**Saved entries:**
::::

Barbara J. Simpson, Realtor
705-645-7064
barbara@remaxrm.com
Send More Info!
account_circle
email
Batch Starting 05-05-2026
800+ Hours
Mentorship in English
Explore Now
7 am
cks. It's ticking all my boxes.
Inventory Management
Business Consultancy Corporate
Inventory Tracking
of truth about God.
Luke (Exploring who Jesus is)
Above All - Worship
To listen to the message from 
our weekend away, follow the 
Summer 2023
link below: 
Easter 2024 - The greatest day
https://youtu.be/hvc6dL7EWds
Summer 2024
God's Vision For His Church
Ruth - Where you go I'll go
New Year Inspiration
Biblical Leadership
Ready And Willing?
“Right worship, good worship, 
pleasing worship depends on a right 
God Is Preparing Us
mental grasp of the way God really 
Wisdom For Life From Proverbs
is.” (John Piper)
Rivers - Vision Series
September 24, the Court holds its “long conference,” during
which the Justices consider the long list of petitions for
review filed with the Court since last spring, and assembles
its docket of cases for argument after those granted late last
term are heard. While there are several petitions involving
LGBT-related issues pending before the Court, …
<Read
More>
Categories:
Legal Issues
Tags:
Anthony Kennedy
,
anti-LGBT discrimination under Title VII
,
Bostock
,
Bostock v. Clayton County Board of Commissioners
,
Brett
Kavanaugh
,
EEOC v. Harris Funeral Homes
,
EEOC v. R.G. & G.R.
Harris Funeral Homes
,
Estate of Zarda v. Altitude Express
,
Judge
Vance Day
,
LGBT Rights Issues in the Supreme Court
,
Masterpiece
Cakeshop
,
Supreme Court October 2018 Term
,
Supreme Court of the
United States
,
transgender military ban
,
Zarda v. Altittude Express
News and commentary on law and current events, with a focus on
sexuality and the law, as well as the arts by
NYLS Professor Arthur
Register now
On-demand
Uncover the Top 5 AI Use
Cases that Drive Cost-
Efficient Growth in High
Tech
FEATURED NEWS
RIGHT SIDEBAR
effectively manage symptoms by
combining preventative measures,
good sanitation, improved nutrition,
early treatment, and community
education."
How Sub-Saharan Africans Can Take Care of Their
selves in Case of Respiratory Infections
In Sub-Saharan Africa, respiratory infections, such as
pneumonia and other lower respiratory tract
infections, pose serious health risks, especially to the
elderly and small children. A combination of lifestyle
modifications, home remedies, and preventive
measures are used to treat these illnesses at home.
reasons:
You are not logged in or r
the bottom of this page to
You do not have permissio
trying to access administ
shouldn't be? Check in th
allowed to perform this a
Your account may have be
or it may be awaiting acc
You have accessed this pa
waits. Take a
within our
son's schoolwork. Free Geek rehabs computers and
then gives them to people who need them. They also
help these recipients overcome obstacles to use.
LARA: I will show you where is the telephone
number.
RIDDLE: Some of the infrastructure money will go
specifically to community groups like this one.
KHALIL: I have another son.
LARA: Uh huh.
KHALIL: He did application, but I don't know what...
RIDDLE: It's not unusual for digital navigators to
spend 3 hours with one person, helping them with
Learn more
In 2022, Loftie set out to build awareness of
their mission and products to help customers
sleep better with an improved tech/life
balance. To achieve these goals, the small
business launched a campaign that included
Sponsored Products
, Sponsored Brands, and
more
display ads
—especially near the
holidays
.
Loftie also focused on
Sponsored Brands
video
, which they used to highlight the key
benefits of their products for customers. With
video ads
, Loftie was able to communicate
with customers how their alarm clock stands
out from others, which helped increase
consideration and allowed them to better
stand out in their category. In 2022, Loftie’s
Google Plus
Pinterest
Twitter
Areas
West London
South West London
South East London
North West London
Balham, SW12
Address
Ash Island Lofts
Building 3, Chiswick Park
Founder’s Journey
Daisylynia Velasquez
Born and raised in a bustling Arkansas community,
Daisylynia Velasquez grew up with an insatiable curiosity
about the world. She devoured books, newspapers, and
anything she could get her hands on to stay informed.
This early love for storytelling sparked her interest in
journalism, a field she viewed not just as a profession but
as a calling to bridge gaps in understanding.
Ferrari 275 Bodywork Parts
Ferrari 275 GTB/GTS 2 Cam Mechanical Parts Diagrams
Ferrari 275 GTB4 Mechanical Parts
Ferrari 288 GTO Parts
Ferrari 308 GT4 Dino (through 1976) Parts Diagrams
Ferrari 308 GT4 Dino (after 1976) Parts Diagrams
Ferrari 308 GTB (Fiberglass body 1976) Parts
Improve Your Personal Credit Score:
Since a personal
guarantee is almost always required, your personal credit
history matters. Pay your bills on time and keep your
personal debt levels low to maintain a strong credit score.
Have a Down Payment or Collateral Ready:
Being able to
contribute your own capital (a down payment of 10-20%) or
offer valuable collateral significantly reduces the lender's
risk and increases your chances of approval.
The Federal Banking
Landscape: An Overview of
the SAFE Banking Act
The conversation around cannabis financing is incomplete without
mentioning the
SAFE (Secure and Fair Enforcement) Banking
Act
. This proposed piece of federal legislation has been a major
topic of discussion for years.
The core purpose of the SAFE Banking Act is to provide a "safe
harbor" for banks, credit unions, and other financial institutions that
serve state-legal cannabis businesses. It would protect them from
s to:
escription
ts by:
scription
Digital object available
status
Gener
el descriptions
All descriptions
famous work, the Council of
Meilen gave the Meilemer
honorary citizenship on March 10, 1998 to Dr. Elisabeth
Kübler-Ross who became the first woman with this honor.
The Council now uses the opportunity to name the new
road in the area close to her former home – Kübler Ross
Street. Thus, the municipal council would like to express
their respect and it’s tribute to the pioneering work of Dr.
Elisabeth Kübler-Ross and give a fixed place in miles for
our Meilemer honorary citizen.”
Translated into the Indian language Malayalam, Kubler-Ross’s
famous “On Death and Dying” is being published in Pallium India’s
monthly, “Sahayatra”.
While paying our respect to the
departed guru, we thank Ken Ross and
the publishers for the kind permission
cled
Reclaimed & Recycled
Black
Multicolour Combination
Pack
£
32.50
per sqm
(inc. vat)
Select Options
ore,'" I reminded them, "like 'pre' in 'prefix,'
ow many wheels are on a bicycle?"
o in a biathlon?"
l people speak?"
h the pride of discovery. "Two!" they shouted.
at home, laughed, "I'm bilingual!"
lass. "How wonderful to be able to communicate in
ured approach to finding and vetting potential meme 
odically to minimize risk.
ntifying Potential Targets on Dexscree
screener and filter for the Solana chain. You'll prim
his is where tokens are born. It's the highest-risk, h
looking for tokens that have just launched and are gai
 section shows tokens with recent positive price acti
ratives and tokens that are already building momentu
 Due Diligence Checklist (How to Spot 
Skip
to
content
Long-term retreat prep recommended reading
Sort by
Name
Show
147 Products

::::

After reading the lines above, reproduce them all exactly.

Barbara J. Simpson, Realtor
705-645-7064
barbara@remaxrm.com
Send More Info!
account_circle
email
Batch Starting 05-05-2026
800+ Hours
Mentorship in English
Explore Now
7 am
cks. It's ticking all my boxes.
Inventory Management
Business Consultancy Corporate
Inventory Tracking
of truth about God.
Luke (Exploring who Jesus is)
Above All - Worship
To listen to the message from 
our weekend away, follow the 
Summer 2023
link below: 
Easter 2024 - The greatest day
https://youtu.be/hvc6dL7EWds
Summer 2024
God's Vision For His Church
Ruth - Where you go I'll go
New Year Inspiration
Biblical Leadership
Ready And Willing?
“Right worship, good worship, 
pleasing worship depends on a right 
God Is Preparing Us
mental grasp of the way God really 
Wisdom For Life From Proverbs
is.” (John Piper)
Rivers - Vision Series
September 24, the Court holds its “long conference,” during
which the Justices consider the long list of petitions for
review filed with the Court since last spring, and assembles
its docket of cases for argument after those granted late last
term are heard. While there are several petitions involving
LGBT-related issues pending before the Court, …
<Read
More>
Categories:
Legal Issues
Tags:
Anthony Kennedy
,
anti-LGBT discrimination under Title VII
,
Bostock
,
Bostock v. Clayton County Board of Commissioners
,
Brett
Kavanaugh
,
EEOC v. Harris Funeral Homes
,
EEOC v. R.G. & G.R.
Harris Funeral Homes
,
Estate of Zarda v. Altitude Express
,
Judge
Vance Day
,
LGBT Rights Issues in the Supreme Court
,
Masterpiece
Cakeshop
,
Supreme Court October 2018 Term
,
Supreme Court of the
United States
,
transgender military ban
,
Zarda v. Altittude Express
News and commentary on law and current events, with a focus on
sexuality and the law, as well as the arts by
NYLS Professor Arthur
Register now
On-demand
Uncover the Top 5 AI Use
Cases that Drive Cost-
Efficient Growth in High
Tech
FEATURED NEWS
RIGHT SIDEBAR
effectively manage symptoms by
combining preventative measures,
good sanitation, improved nutrition,
early treatment, and community
education."
How Sub-Saharan Africans Can Take Care of Their
selves in Case of Respiratory Infections
In Sub-Saharan Africa, respiratory infections, such as
pneumonia and other lower respiratory tract
infections, pose serious health risks, especially to the
elderly and small children. A combination of lifestyle
modifications, home remedies, and preventive
measures are used to treat these illnesses at home.
reasons:
You are not logged in or r
the bottom of this page to
You do not have permissio
trying to access administ
shouldn't be? Check in th
allowed to perform this a
Your account may have be
or it may be awaiting acc
You have accessed this pa
waits. Take a
within our
son's schoolwork. Free Geek rehabs computers and
then gives them to people who need them. They also
help these recipients overcome obstacles to use.
LARA: I will show you where is the telephone
number.
RIDDLE: Some of the infrastructure money will go
specifically to community groups like this one.
KHALIL: I have another son.
LARA: Uh huh.
KHALIL: He did application, but I don't know what...
RIDDLE: It's not unusual for digital navigators to
spend 3 hours with one person, helping them with
Learn more
In 2022, Loftie set out to build awareness of
their mission and products to help customers
sleep better with an improved tech/life
balance. To achieve these goals, the small
business launched a campaign that included
Sponsored Products
, Sponsored Brands, and
more
display ads
—especially near the
holidays
.
Loftie also focused on
Sponsored Brands
video
, which they used to highlight the key
benefits of their products for customers. With
video ads
, Loftie was able to communicate
with customers how their alarm clock stands
out from others, which helped increase
consideration and allowed them to better
stand out in their category. In 2022, Loftie’s
Google Plus
Pinterest
Twitter
Areas
West London
South West London
South East London
North West London
Balham, SW12
Address
Ash Island Lofts
Building 3, Chiswick Park
Founder’s Journey
Daisylynia Velasquez
Born and raised in a bustling Arkansas community,
Daisylynia Velasquez grew up with an insatiable curiosity
about the world. She devoured books, newspapers, and
anything she could get her hands on to stay informed.
This early love for storytelling sparked her interest in
journalism, a field she viewed not just as a profession but
as a calling to bridge gaps in understanding.
Ferrari 275 Bodywork Parts
Ferrari 275 GTB/GTS 2 Cam Mechanical Parts Diagrams
Ferrari 275 GTB4 Mechanical Parts
Ferrari 288 GTO Parts
Ferrari 308 GT4 Dino (through 1976) Parts Diagrams
Ferrari 308 GT4 Dino (after 1976) Parts Diagrams
Ferrari 308 GTB (Fiberglass body 1976) Parts
Improve Your Personal Credit Score:
Since a personal
guarantee is almost always required, your personal credit
history matters. Pay your bills on time and keep your
personal debt levels low to maintain a strong credit score.
Have a Down Payment or Collateral Ready:
Being able to
contribute your own capital (a down payment of 10-20%) or
offer valuable collateral significantly reduces the lender's
risk and increases your chances of approval.
The Federal Banking
Landscape: An Overview of
the SAFE Banking Act
The conversation around cannabis financing is incomplete without
mentioning the
SAFE (Secure and Fair Enforcement) Banking
Act
. This proposed piece of federal legislation has been a major
topic of discussion for years.
The core purpose of the SAFE Banking Act is to provide a "safe
harbor" for banks, credit unions, and other financial institutions that
serve state-legal cannabis businesses. It would protect them from
s to:
escription
ts by:
scription
Digital object available
status
Gener
el descriptions
All descriptions
famous work, the Council of
Meilen gave the Meilemer
honorary citizenship on March 10, 1998 to Dr. Elisabeth
Kübler-Ross who became the first woman with this honor.
The Council now uses the opportunity to name the new
road in the area close to her former home – Kübler Ross
Street. Thus, the municipal council would like to express
their respect and it’s tribute to the pioneering work of Dr.
Elisabeth Kübler-Ross and give a fixed place in miles for
our Meilemer honorary citizen.”
Translated into the Indian language Malayalam, Kubler-Ross’s
famous “On Death and Dying” is being published in Pallium India’s
monthly, “Sahayatra”.
While paying our respect to the
departed guru, we thank Ken Ross and
the publishers for the kind permission
cled
Reclaimed & Recycled
Black
Multicolour Combination
Pack
£
32.50
per sqm
(inc. vat)
Select Options
ore,'" I reminded them, "like 'pre' in 'prefix,'
ow many wheels are on a bicycle?"
o in a biathlon?"
l people speak?"
h the pride of discovery. "Two!" they shouted.
at home, laughed, "I'm bilingual!"
lass. "How wonderful to be able to communicate in
ured approach to finding and vetting potential meme 
odically to minimize risk.
ntifying Potential Targets on Dexscree
screener and filter for the Solana chain. You'll prim
his is where tokens are born. It's the highest-risk, h
looking for tokens that have just launched and are gai
 section shows tokens with recent positive price acti
ratives and tokens that are already building momentu
 Due Diligence Checklist (How to Spot 
Skip
to
content
Long-term retreat prep recommended reading
Sort by
Name
Show
147 Products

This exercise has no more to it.